Deputies of France's National Assembly have given the green light to extend the state of emergency which has been in force since the November 2015 Paris terror attacks. Critics argue that the measure curtails freedoms.
France's National Assembly voted on Tuesday night 228 to 32 in favor of extending the country's state of emergency until July 15, 2017.
The extension, expected to be confirmed by the Senate on Thursday, will avoid the automatic interruption of the state of emergency which was due on December 22.
Under the emergency powers - which will also span the French presidential election in April - authorities are permitted, among other things, to carry out searches and house arrests without a judicial decision, to conduct identity checks, and to close down meeting rooms.

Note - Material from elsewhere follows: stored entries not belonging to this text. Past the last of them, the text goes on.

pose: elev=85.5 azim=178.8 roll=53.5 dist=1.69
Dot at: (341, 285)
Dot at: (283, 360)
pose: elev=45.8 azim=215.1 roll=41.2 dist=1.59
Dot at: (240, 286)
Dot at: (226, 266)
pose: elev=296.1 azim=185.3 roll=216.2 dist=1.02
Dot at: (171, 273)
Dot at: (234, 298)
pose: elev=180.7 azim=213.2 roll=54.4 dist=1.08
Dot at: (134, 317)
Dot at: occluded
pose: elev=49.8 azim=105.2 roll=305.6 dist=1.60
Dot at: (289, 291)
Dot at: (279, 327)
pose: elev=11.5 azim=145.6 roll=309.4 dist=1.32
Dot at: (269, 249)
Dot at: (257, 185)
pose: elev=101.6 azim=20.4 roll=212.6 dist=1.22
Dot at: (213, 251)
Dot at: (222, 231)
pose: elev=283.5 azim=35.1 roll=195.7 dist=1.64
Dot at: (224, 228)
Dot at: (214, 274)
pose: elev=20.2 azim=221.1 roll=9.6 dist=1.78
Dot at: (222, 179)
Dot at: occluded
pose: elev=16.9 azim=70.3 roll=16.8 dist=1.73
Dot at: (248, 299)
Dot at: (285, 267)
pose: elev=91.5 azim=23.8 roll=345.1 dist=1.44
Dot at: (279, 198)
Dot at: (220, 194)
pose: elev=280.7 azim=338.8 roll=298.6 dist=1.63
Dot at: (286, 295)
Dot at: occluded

Longest state of emergency since Algerian War
Paris initially imposed the state of emergency after the attacks of November 13, 2015, in which 130 people were killed by Islamist terrorists. Parliament has already extended it four times.
If senators follow the vote of the deputies on Thursday, which should only be a formality, France will have its longest period of uninterrupted state of emergency - 20 months - since the creation of the emergency powers during the Algerian War.
'Risk of major terror threat'
French Interior Minister Bruno Le Roux justified the extension on Tuesday with a major terrorist threat.
Civil rights activists have criticized the measure, however, arguing that it limits freedoms. Critics have also raised doubts over the effectiveness of the special powers.
Former French Interior Minister and now Prime Minister Bernard Cazeneuve insisted on Saturday that the state of emergency had "fully proven its effectiveness."
According to the government, 90 people are currently living under house arrest. A total of 4,200 searches have already been carried out, resulting in 19 court cases relating to participation in a terrorist organization.
The vote on Tuesday night was prompted by Manuel Valls' resignation last week as prime minister as he seeks the Socialist nomination for president. By law, exceptional measures expire 15 days after a government changes.
Incumbent President Francois Hollande has already said he would not run for a second term in office.